Mr Taylor said: “It is important to remember these were men from typical towns, who fought in terrible circumstances but achieved remarkable things.”
Deborah is now the centrepiece of a museum that will open to mark the 100th anniversary of the battle.
Dr Hammond said that after the Germans – who had no tanks of their own – had got over the “initial shock”, they fought back bravely, “almost hand to hand”.
“Bundled grenades were thrown under tracks, rifles fired through vision slits, even guns physically held down so they would fire into the ground – it got that close.”
Another week of fighting hardly moved the front lines but cost thousands more men.
The British army, exhausted by Passchendaele, simply did not have enough soldiers, guns and tanks to exploit the gap in the defences.
Then on 30 November the Germans, backed by flamethrowers, counterattacked.
By 7 December, the armies held roughly the same amount of ground they had started with.
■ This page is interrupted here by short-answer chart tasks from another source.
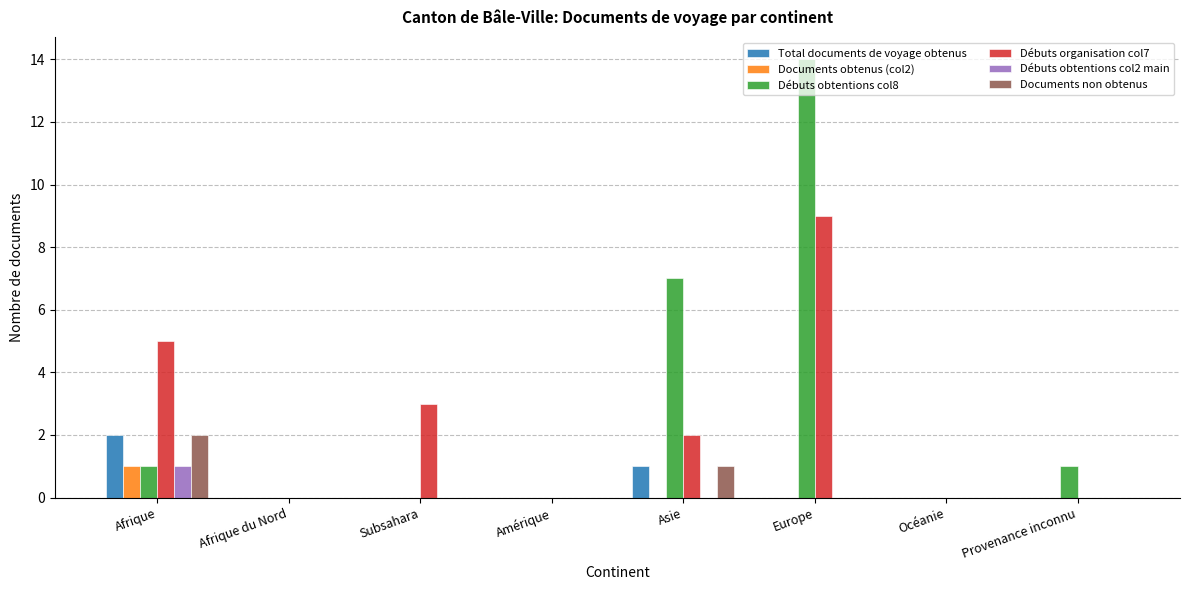

How many categories are shown in the chart?

8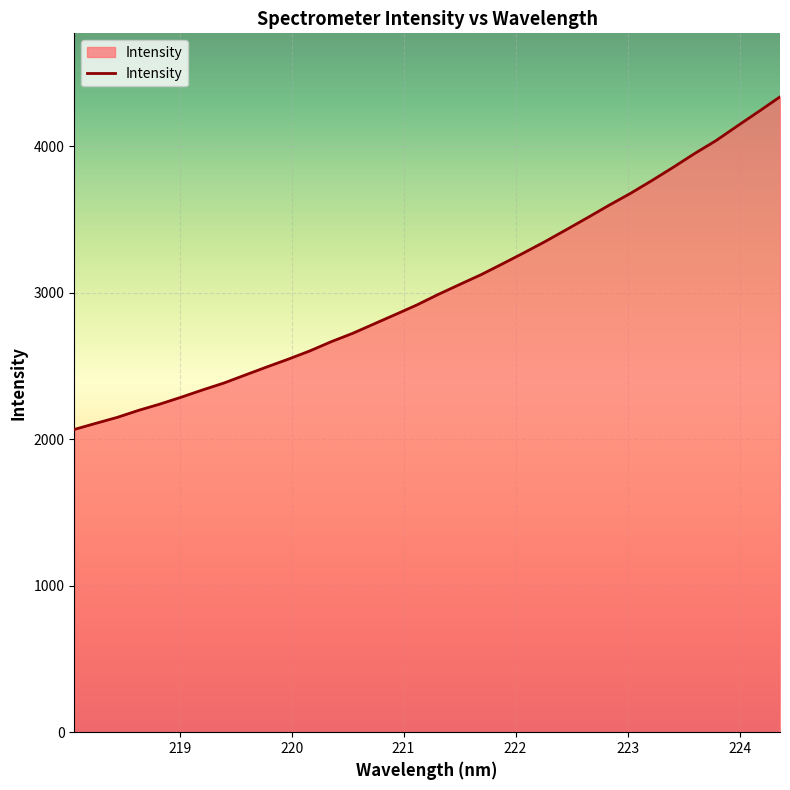

What is the difference between the maximum and minimum values?

2269.7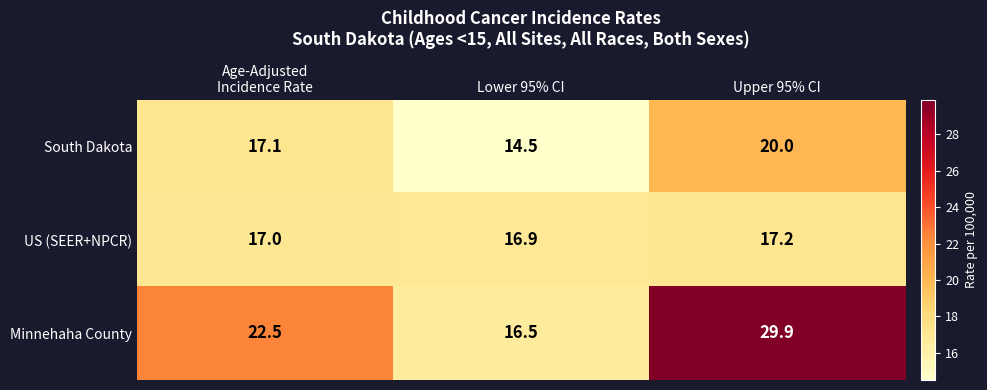

At which category does the chart reach its peak across all series?

Upper 95% CI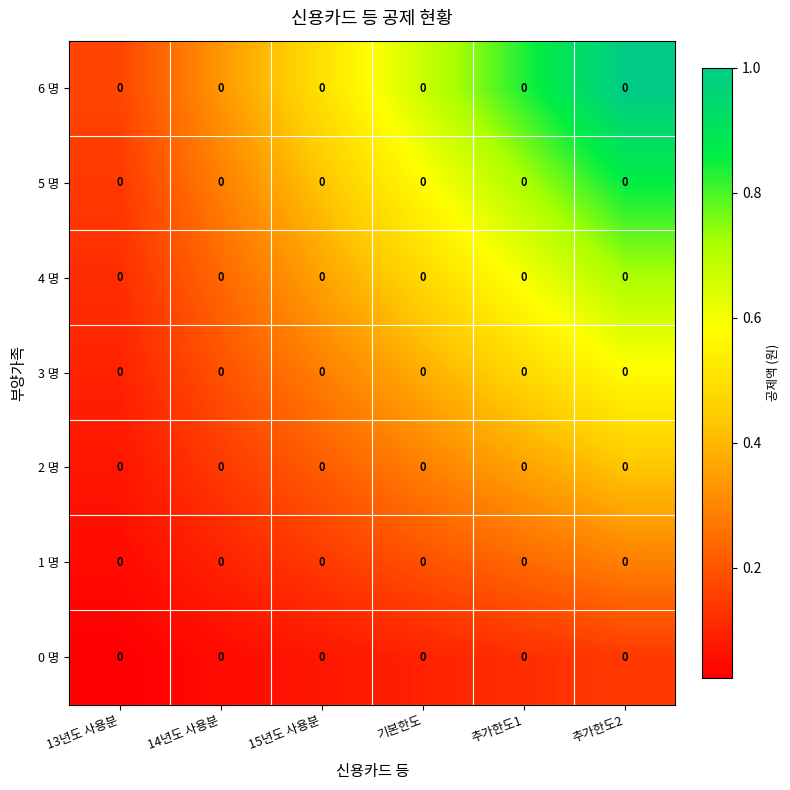

Reading left to right, transcribe all the data shown in this chart.

0 명: 13년도 사용분=0.0	14년도 사용분=0.0	15년도 사용분=0.0	기본한도=0.0	추가한도1=0.0	추가한도2=0.0
1 명: 13년도 사용분=0.0	14년도 사용분=0.0	15년도 사용분=0.0	기본한도=0.0	추가한도1=0.0	추가한도2=0.0
2 명: 13년도 사용분=0.0	14년도 사용분=0.0	15년도 사용분=0.0	기본한도=0.0	추가한도1=0.0	추가한도2=0.0
3 명: 13년도 사용분=0.0	14년도 사용분=0.0	15년도 사용분=0.0	기본한도=0.0	추가한도1=0.0	추가한도2=0.0
4 명: 13년도 사용분=0.0	14년도 사용분=0.0	15년도 사용분=0.0	기본한도=0.0	추가한도1=0.0	추가한도2=0.0
5 명: 13년도 사용분=0.0	14년도 사용분=0.0	15년도 사용분=0.0	기본한도=0.0	추가한도1=0.0	추가한도2=0.0
6 명: 13년도 사용분=0.0	14년도 사용분=0.0	15년도 사용분=0.0	기본한도=0.0	추가한도1=0.0	추가한도2=0.0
The British army had suffered more than 44,000 casualties, with nearly 180 tanks destroyed. The Germans had lost a similar number of men.
Had it all been for nothing?
Dr Hammond said: “The attack did not realise its potential due to lack of support, but these were the tactics which shattered German defences on the Western Front in 1918.
“It was a landmark in warfare. It establishes the principle of surprise attack, using each weapon in the role for which it is best suited, still used in the Gulf War.
“The era where the deadly combination of machine-guns, barbed wire, artillery and trenches defined the character of the battlefield was over.”